* **TASK TO CARRY OUT**
Where the word "appreciated" shows up in a line below, that line is counted. State how many lines are counted, without any other words.

* **EXCERPTED RECORDS**

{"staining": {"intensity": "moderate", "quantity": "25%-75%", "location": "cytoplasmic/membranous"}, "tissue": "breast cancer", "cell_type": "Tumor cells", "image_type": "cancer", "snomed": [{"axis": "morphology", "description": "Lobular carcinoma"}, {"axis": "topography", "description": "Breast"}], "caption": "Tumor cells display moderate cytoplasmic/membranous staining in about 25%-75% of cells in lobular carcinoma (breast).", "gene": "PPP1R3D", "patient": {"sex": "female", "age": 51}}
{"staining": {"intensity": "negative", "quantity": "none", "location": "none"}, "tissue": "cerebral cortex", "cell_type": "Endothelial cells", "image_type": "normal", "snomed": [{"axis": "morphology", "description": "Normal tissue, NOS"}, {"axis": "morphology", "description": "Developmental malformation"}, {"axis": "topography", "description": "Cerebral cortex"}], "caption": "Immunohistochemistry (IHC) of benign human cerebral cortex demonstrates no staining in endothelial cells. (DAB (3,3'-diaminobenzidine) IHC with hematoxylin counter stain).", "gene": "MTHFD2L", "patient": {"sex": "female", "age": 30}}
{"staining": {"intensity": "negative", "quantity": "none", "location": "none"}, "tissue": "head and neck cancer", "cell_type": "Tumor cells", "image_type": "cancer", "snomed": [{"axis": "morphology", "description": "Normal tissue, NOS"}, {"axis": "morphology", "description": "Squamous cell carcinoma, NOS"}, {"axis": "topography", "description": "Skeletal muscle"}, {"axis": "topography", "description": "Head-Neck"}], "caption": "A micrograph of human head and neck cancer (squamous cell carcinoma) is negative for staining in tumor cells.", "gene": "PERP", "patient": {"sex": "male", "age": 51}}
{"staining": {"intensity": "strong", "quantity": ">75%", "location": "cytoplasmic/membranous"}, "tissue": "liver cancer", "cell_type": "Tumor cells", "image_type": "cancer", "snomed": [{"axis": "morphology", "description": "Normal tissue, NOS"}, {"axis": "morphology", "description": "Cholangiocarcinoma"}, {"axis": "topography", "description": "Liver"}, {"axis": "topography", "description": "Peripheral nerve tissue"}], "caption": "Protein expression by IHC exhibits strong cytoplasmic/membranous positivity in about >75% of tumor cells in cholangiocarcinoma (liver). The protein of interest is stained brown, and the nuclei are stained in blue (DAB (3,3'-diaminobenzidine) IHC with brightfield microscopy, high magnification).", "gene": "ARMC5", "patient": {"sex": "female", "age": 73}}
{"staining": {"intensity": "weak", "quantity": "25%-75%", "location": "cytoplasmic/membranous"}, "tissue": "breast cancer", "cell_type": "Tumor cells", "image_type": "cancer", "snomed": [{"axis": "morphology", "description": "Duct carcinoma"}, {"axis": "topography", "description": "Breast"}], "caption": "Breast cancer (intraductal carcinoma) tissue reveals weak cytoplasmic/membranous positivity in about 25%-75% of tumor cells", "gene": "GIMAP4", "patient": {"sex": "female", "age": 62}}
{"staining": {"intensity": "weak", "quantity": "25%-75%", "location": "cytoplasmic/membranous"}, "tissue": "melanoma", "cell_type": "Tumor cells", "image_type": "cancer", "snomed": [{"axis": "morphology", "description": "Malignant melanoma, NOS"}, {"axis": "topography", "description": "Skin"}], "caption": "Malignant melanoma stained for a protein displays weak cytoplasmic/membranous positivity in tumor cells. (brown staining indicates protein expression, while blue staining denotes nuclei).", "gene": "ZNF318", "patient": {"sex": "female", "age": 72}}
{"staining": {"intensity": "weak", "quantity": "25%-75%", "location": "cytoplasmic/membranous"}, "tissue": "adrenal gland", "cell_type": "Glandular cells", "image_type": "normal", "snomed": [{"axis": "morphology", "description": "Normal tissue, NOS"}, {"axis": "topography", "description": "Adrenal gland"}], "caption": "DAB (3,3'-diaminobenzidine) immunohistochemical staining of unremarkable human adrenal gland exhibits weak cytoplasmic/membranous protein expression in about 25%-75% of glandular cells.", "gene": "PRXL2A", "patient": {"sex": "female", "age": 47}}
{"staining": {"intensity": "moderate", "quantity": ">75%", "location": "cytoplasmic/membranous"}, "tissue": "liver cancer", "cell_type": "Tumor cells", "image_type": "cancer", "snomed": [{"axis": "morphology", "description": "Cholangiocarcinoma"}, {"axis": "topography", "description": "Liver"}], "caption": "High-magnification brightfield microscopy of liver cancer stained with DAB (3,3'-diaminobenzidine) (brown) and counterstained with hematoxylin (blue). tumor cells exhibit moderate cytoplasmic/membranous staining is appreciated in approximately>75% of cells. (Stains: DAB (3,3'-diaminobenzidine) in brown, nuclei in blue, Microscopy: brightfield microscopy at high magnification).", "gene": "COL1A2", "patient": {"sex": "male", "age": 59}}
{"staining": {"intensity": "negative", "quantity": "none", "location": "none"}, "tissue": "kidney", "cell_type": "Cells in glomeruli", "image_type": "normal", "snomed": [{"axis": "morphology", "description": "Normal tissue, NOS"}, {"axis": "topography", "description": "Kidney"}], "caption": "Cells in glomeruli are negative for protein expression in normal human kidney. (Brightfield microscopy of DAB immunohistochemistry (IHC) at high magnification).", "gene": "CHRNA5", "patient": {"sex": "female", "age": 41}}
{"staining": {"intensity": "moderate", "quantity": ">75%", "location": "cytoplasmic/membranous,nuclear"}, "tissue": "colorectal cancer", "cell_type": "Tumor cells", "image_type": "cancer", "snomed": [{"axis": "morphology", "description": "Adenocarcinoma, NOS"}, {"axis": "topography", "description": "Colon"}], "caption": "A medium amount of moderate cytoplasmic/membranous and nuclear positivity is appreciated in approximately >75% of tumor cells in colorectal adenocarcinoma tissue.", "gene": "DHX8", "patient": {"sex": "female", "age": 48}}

* **SOLUTION**
2